**HOW TO COMPLETE THIS TASK:** Give the data again exactly, without images.

(Stored records)
────────
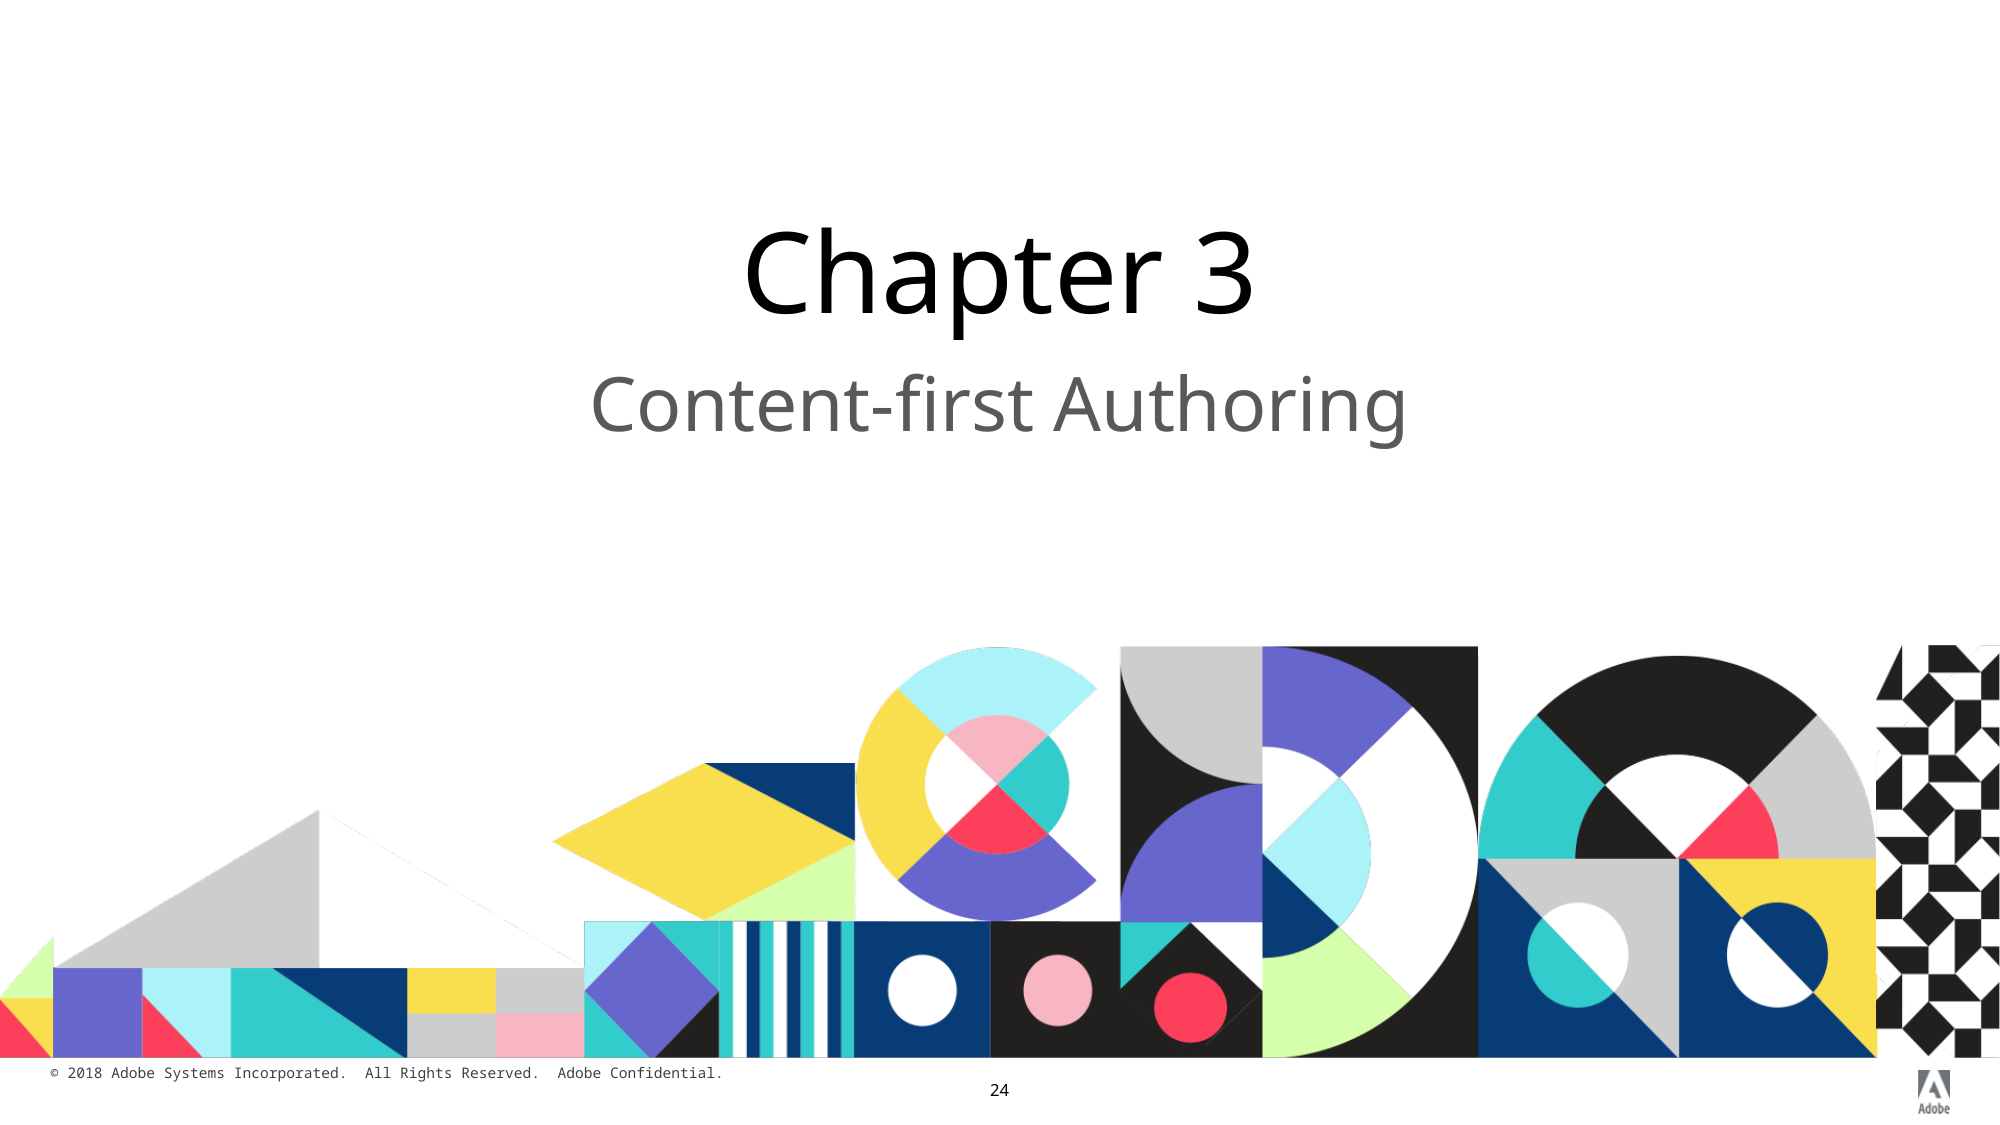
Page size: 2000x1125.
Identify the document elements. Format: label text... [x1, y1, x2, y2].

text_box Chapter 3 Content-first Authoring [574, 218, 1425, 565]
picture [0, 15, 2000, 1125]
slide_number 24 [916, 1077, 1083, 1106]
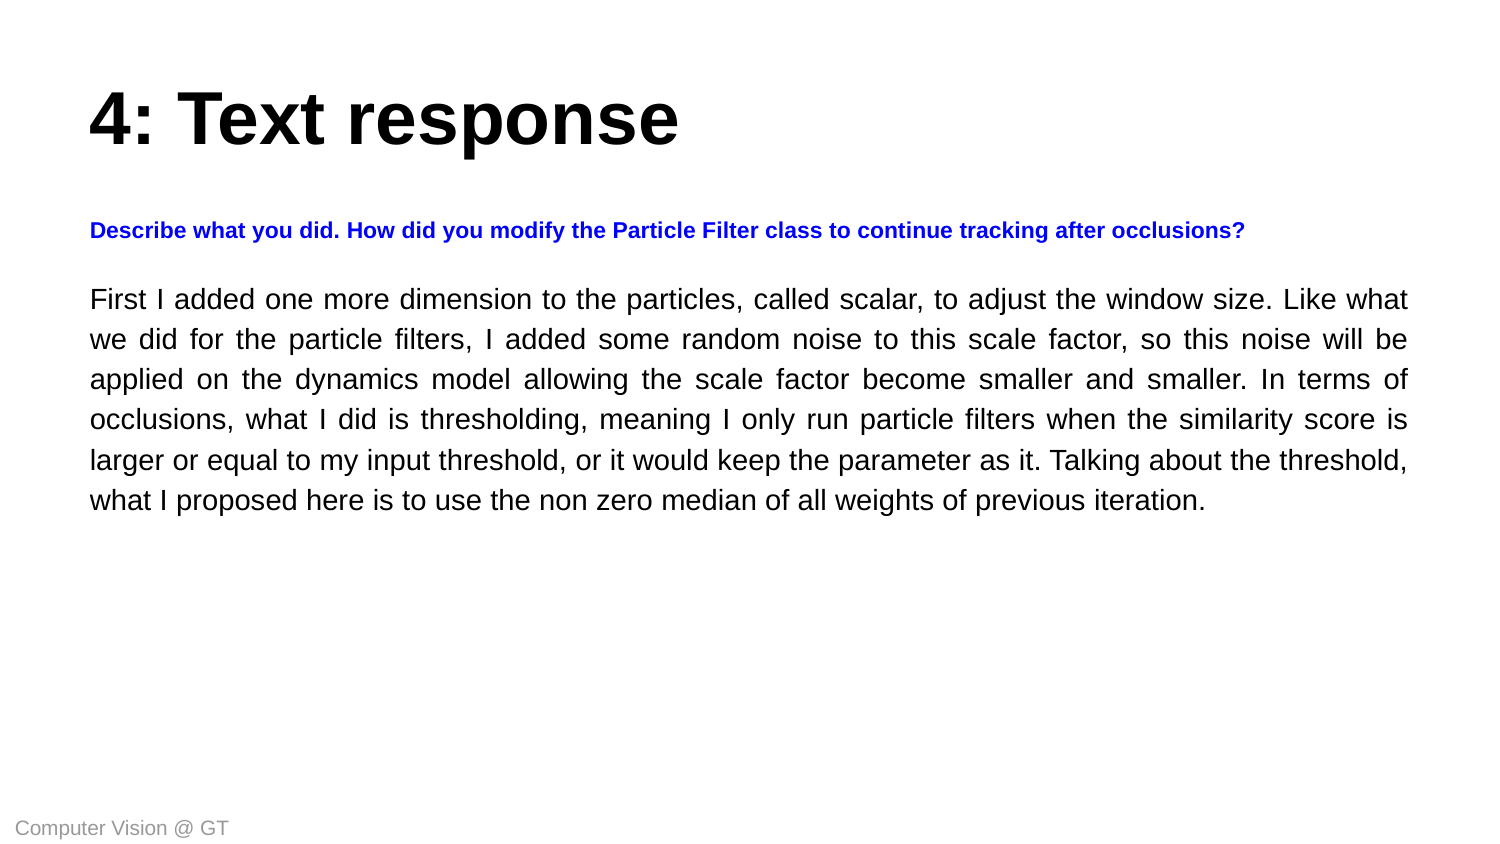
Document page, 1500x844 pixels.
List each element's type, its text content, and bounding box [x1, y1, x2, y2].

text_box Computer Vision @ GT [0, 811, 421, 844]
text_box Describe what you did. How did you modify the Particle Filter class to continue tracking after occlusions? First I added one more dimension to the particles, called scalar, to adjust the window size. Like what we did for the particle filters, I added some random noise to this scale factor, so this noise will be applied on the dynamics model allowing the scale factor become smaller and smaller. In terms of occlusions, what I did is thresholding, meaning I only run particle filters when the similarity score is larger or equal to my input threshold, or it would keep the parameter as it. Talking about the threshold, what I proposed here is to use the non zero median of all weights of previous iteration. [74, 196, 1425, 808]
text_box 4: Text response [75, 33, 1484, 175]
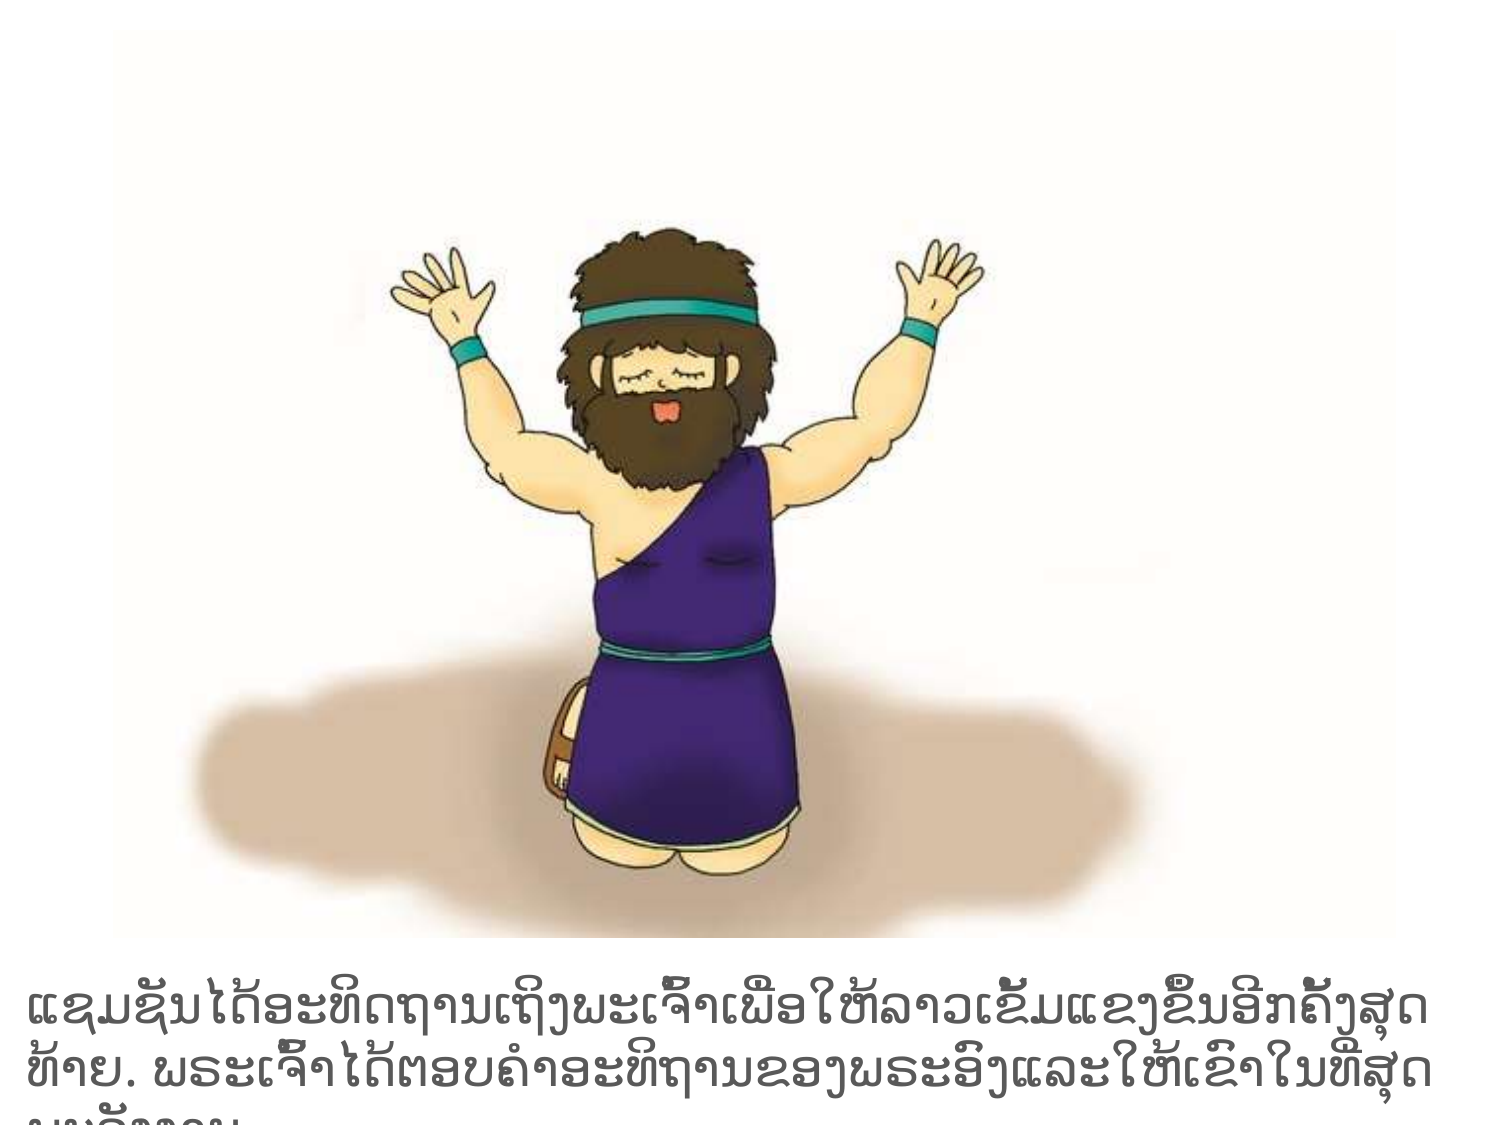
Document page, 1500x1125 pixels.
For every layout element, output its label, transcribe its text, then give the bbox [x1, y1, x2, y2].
────────
**TASK SOLUTION:**
Page size: 2000x1125.
Identify the document elements. Format: label text... [x1, y1, x2, y2].

text_box Chapter 3 Content-first Authoring [574, 218, 1425, 565]
picture [0, 15, 2000, 1125]
slide_number 24 [916, 1077, 1083, 1106]
Document page, 1500x844 pixels.
List each element's type, its text content, and bounding box [x1, y1, x2, y2].

text_box Computer Vision @ GT [0, 811, 421, 844]
text_box Describe what you did. How did you modify the Particle Filter class to continue tracking after occlusions? First I added one more dimension to the particles, called scalar, to adjust the window size. Like what we did for the particle filters, I added some random noise to this scale factor, so this noise will be applied on the dynamics model allowing the scale factor become smaller and smaller. In terms of occlusions, what I did is thresholding, meaning I only run particle filters when the similarity score is larger or equal to my input threshold, or it would keep the parameter as it. Talking about the threshold, what I proposed here is to use the non zero median of all weights of previous iteration. [74, 196, 1425, 808]
text_box 4: Text response [75, 33, 1484, 175]
Document page, 1500x1125 pixels.
For every layout element, output its label, transcribe its text, then give the bbox [x1, y1, x2, y2].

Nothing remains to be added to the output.